The early days and nights on an assault beachhead were all of one pattern. The enemy could always be counted upon to try a break-through. They continued to be masters of infiltration at night. Freedom of movement at night was closely restricted. Bullets whizzed through the coconut trees at our CP at night. Carbines crackled all around the camp. Even the beat of the surf seemed magnified. During the day, snipers were active. Although they seemed to be everywhere, their marksmanship was bad. Those early days were a matter of survival. One had to work continually on the foxhole because it always seemed to require attention.
Behind the Lines
The routine of life behind the fluid front lines consisted of cooking boxed rations (ten in one package) over a fire and beating the flies away; of washing in a shellhole or bomb crater where the explosion had dug out the earth to depths below the water table; of souvenir hunting; of tasting captured Jap food; of watching the cemetery grow; in general, of living under a strain in intense heat. These were days of not being able to take one’s clothes off or even wanting to; of realizing, on seeing some of the wounded, what it really takes to kill a man; of realizing, too, that war is a business where one kills to keep alive; of living in a hole and sleeping in a jungle hammock; of Jap mines exploding on the reef as the unloading continued; of lying wide awake through long artillery barrages; of more nights made ghastly by the flares.

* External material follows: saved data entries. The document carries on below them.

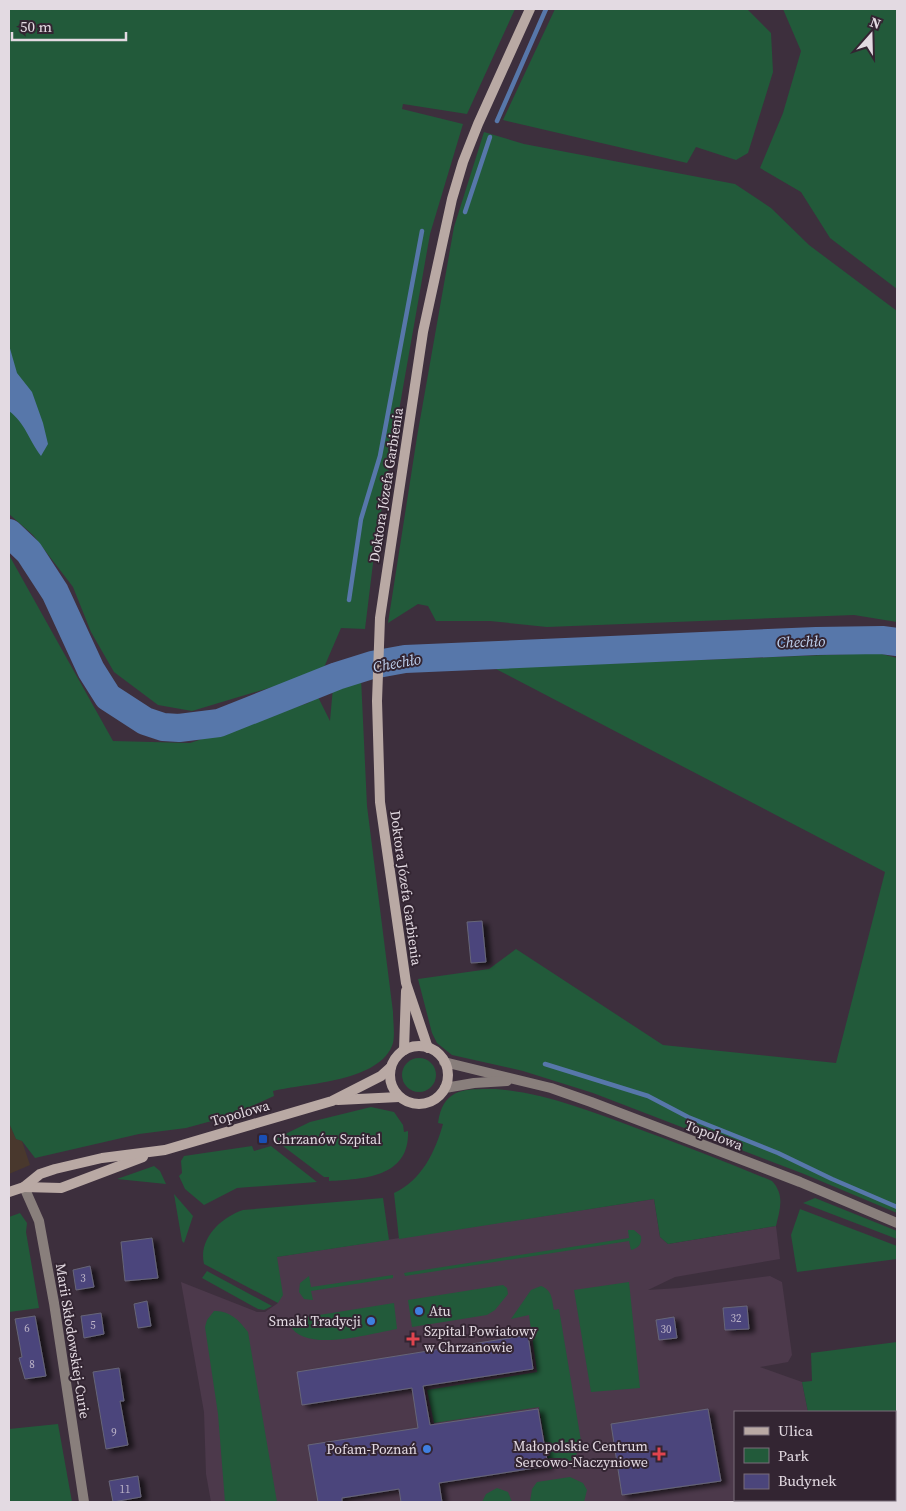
<svg xmlns="http://www.w3.org/2000/svg" width="906" height="1511" font-family="'Source Serif 4',serif">
<style>
.commercial{fill:#49382d}
.built{fill:#4c394b}
.green{fill:#225a3a}
.water{fill:#5777aa}
.lines{fill:none;stroke-linecap:round;stroke-linejoin:round}
.stream{stroke:#5777aa;stroke-width:4.5}
.river{stroke:#5777aa;stroke-width:28}
.building{fill:#4b457b;stroke:#666578;filter:url(#shadow)}
.minor{stroke:#897f7c;stroke-width:10}
.tertiary{stroke:#897f7c;stroke-width:10}
.secondary{stroke:#b9a9a4;stroke-width:10}
.transit-dot{fill:#1a4fb4;stroke:#332532;stroke-width:2}
.shop-dot{fill:#3f7fe0;stroke:#332532;stroke-width:2}
.health-dot{fill:#e0444e;stroke:#332532;stroke-width:2}
.labels{text-anchor:middle;stroke-width:4;stroke-linejoin:round;paint-order:stroke}
.number-label{font-size:11px;fill:#bdb5c8}
.street-label{font-size:14px;fill:#e3dae2;stroke:#332532}
.poi-label{font-size:14px;fill:#e3dae2;stroke:#332532;text-anchor:start}
.water-label{font-size:15px;font-style:italic;fill:#c0d3f1;stroke:#332532}
</style>
<defs>
<filter id="shadow"><feDropShadow dx="5.5" dy="3" stdDeviation="2.5" flood-color="#0009"/></filter>
</defs>
<rect width="100%" height="100%" fill="#3d2f3d"/>
<polygon class="commercial" points="9,1123 16,1139 22,1141 30,1165 9,1174"/>
<polygon class="built" points="654,1199 660,1237 668,1244 776,1226 780,1259 675,1277 648,1290 679,1288 770,1276 782,1282 792,1355 788,1362 760,1367 802,1382 808,1412 735,1412 735,1500 780,1500 781,1502 211,1502 206,1474 204,1412 181,1282 257,1312 265,1312 278,1303 276,1257"/>
<g class="green">
<polygon points="9,9 515,9 467,114 403,104 402,109 463,124 430,234 375,547 365,629 341,628 322,672 192,711 158,705 114,672 91,632 73,587 33,535 9,514"/>
<polygon points="555,9 747,9 771,33 773,72 748,153 736,160 696,147 687,163 503,120"/>
<polygon points="783,9 897,9 897,289 830,238 801,192 760,168 783,113 801,51"/>
<polygon points="484,132 524,144 735,184 771,208 809,245 897,311 897,622 854,615 547,627 490,621 436,621 428,606 418,604 388,623 417,437 454,227"/>
<path d="M9 555 113 741 190 743 308 703 318 697 330 721 333 687 361 678 367 806 393 1012C393 1021 395 1034 393 1043 381 1082 306 1083 273 1091L274 1096 230 1116 186 1128 139 1134 35 1158 22 1141 16 1139 9 1123Z"/>
<polygon points="878,653 897,658 897,1213 804,1174 593,1093 523,1071 452,1055 437,1043 432,1033 418,979 489,969 516,949 663,1045 836,1063 885,872 494,668"/>
<circle cx="419" cy="1075" r="17"/>
<path d="M496 1089C545 1093 590 1111 636 1128 682 1145 727 1162 772 1181 785 1195 780 1209 776 1226L668 1244 660 1237 654 1199 399 1239 394 1193C422 1180 435 1152 443 1124L438 1123C443 1087 466 1089 496 1089Z"/>
<path d="M371 1107 394 1112 403 1125 404 1132 408 1131C410 1178 362 1179 329 1181V1177H324L279 1143 277 1138 310 1122Z"/>
<polygon points="252,1146 254,1151 271,1146 317,1182 237,1188 204,1205 185,1189 179,1176 182,1173 181,1161 184,1156"/>
<polygon points="154,1166 160,1171 166,1184 117,1179"/>
<polygon points="174,1194 193,1216 184,1243 182,1241"/>
<path d="M383 1198 389 1240 277 1257 283 1295 278 1303 204 1264C198 1238 222 1217 243 1210Z"/>
<polygon points="815,1198 897,1231 897,1239 803,1203"/>
<polygon points="800,1209 897,1246 897,1259 797,1272 791,1235"/>
<polygon points="20,1213 27,1223 26,1232 39,1308 9,1312 9,1217"/>
<path d="M628 1230H634L641 1236C642 1244 639 1248 631 1250L629 1241 405 1276 404 1273 629 1238Z"/>
<polygon points="207,1271 272,1306 264,1310 258,1309 202,1278"/>
<polygon points="393,1275 393,1278 311,1291 313,1300 304,1299 299,1292 300,1283 309,1276 311,1287"/>
<polygon points="629,1282 640,1388 591,1392 574,1290"/>
<polygon points="503,1285 507,1288 508,1294 495,1310 487,1315 412,1327 408,1300"/>
<path d="M541 1286C552 1290 552 1299 554 1310L559 1309 581 1441C578 1459 568 1465 550 1469L539 1407 434 1423 427 1390 537 1372 529 1315 511 1319 531 1290Z"/>
<path d="M394 1303 397 1329C372 1333 304 1354 290 1325L294 1319Z"/>
<path d="M214 1311C229 1310 239 1320 248 1332L277 1502H225L218 1414 205 1327 207 1320Z"/>
<polygon points="897,1342 897,1502 781,1502 780,1500 895,1500 895,1412 808,1412 802,1382 812,1381 811,1353"/>
<polygon points="58,1424 72,1502 9,1502 9,1429"/>
<polygon points="570,1477 583,1483 587,1490 584,1502 526,1502 530,1502 532,1489 537,1482"/>
<polygon points="497,1488 508,1492 512,1502 482,1502 486,1494"/>
</g>
<path class="water" d="M9 345 17 373 32 392 43 423 48 444 41 456C29 440 25 423 9 411Z"/>
<g class="lines">
<g class="stream">
<polyline points="497,121 546,9"/>
<polyline points="465,212 490,137"/>
<polyline points="349,600 361,519 380,456 422,231"/>
<polyline points="339,683 337,676 340,665"/>
<polyline points="545,1064 648,1096 688,1117 778,1153 832,1179 897,1207"/>
</g>
<polyline class="river" points="9,533 29,552 55,592 91,670 108,697 145,721 163,727 179,728 219,723 337,676 372,665 405,659 816,641 882,640 897,642"/>
</g>
<g class="building">
<polygon points="482,921 486,962 471,963 467,922"/>
<polygon points="152,1238 158,1278 125,1281 121,1242"/>
<polygon points="90,1266 94,1287 76,1290 73,1270"/>
<polygon points="147,1301 151,1326 138,1328 134,1304"/>
<polygon points="747,1306 749,1329 725,1330 723,1308"/>
<polygon points="101,1313 104,1334 84,1338 81,1316"/>
<polygon points="35,1316 46,1376 25,1379 19,1358 22,1357 15,1319"/>
<polygon points="674,1317 677,1338 659,1340 656,1320"/>
<polygon points="528,1335 533,1369 423,1386 430,1425 538,1409 548,1466 439,1483 442,1502 401,1502 399,1489 342,1498 342,1502 318,1502 308,1445 418,1428 412,1388 302,1405 297,1372"/>
<polygon points="119,1368 124,1401 120,1401 128,1445 106,1449 93,1372"/>
<polygon points="708,1409 721,1481 622,1495 611,1424"/>
<polygon points="138,1476 141,1497 113,1502 109,1481"/>
</g>
<g class="lines">
<polyline class="minor" points="24,1187 39,1221 54,1303 84,1502"/>
<g class="tertiary">
<polyline points="444,1062 551,1088 591,1102 800,1182 897,1223"/>
<polyline points="445,1088 474,1083 507,1081"/>
</g>
<g class="secondary">
<circle cx="419" cy="1075" r="29"/>
<polyline points="428,1048 406,983 380,802 377,701 380,618 423,332 452,199 463,162 478,124 530,9"/>
<polyline points="404,1050 406,991"/>
<polyline points="338,1100 399,1097"/>
<polyline points="24,1187 61,1188 143,1157"/>
<polyline points="9,1192 24,1187 40,1174 55,1169 102,1158 165,1150 332,1101 381,1076 391,1067"/>
</g>
</g>
<rect class="transit-dot" x="258" y="1134" width="10" height="10" rx="2.5"/>
<g class="shop-dot">
<circle cx="419" cy="1311" r="5"/>
<circle cx="371" cy="1321" r="5"/>
<circle cx="427" cy="1449" r="5"/>
</g>
<g class="health-dot">
<path d="M410.5 1331.5h5v5h5v5h-5v5h-5v-5h-5v-5h5z"/>
<path d="M656.5 1446.5h5v5h5v5h-5v5h-5v-5h-5v-5h5z"/>
</g>
<g class="labels">
<g class="number-label">
<text x="83" y="1282">3</text>
<text x="736" y="1322">32</text>
<text x="93" y="1329">5</text>
<text x="27" y="1332">6</text>
<text x="666" y="1333">30</text>
<text x="32" y="1368">8</text>
<text x="114" y="1436">9</text>
<text x="125" y="1493">11</text>
</g>
<g class="street-label">
<text transform="translate(386 485) rotate(-81)" y="5">Doktora Józefa Garbienia</text>
<text transform="translate(406 888) rotate(82)" y="5">Doktora Józefa Garbienia</text>
<text transform="translate(240 1113) rotate(-16)" y="5">Topolowa</text>
<text transform="translate(714 1135) rotate(21)" y="5">Topolowa</text>
<text transform="translate(73 1341) rotate(81)" y="5">Marii Skłodowskiej-Curie</text>
</g>
<g class="poi-label">
<text x="273" y="1144">Chrzanów Szpital</text>
<text x="429" y="1316">Atu</text>
<text x="361" y="1326" text-anchor="end">Smaki Tradycji</text>
<text x="424" y="1336">Szpital Powiatowy<tspan x="424" dy="16">w Chrzanowie</tspan></text>
<text x="648" y="1451" text-anchor="end">Małopolskie Centrum<tspan x="648" dy="16">Sercowo-Naczyniowe</tspan></text>
<text x="417" y="1454" text-anchor="end">Pofam-Poznań</text>
</g>
<g class="water-label">
<text transform="translate(801 642) rotate(-2)" y="5">Chechło</text>
<text transform="translate(397 663) rotate(-10)" y="5">Chechło</text>
</g>
</g>
<rect width="906" height="1511" fill="none" stroke="#e3dae2" stroke-width="20"/>
<rect x="734" y="1411" width="162" height="90" fill="#332532" stroke="#796d78"/>
<rect x="744" y="1427" width="25" height="8" fill="#b9a9a4" stroke="#796d78"/>
<text x="778" y="1436" font-size="15" fill="#e3dae2">Ulica</text>
<rect x="744" y="1448" width="25" height="15" fill="#225a3a" stroke="#796d78"/>
<text x="778" y="1461" font-size="15" fill="#e3dae2">Park</text>
<rect x="744" y="1474" width="25" height="15" fill="#4b457b" stroke="#796d78"/>
<text x="778" y="1486" font-size="15" fill="#e3dae2">Budynek</text>
<g transform="translate(871 35) rotate(20)" stroke="#332532" stroke-width="4" paint-order="stroke">
<path d="M0-4L9 19L0 12L-9 19Z" fill="#e3dae2"/>
<text y="-8" font-size="14" font-weight="bold" text-anchor="middle" fill="#e3dae2">N</text>
</g>
<path d="M12 32v8h114v-8" fill="none" stroke="#e3dae2" stroke-width="2.5"/>
<text x="20" y="32" font-size="15" fill="#e3dae2" stroke="#332532" stroke-width="4" paint-order="stroke">50 m</text>
</svg>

On trips to the shore from the CP we had to cross the road lying just behind the beach along which supplies were sent to the front. Back from the front, this road was the last journey for some as they were brought to the cemetery. The wounded, trekked back along it to the hospital tents. One day, as we crossed the road, a group of reinforcements was walking up to the front from a rest area. In the filade, there was a young lad with blonde hair. He was carrying his helmet, and called further attention to himself because one of his trouser legs was cut off at the knee. He was smiling while carrying the usual pack and trudging through the ruts of the road. We hailed him with a “Howdy.” He returned our salute with an even broader grin. He stands out now in our minds, as he did then, because of his smile, the one-legged pair of trousers and his flaxen hair. We passed on and over to the beach.
In combat, the comradeship of men is a remarkable phenomenon. Man rises above his selfishness in those critical hours. There is a deep reverence, a weighty obligation felt in our hearts for those who die in the moments before victory. Those whose eyes see the victory, hunger for the rebirth of the spirit that will wash away the mud, the blood, the struggle, and the strife in which they perished. We will be forever humbly grateful to those both living and dead, who made the victory possible.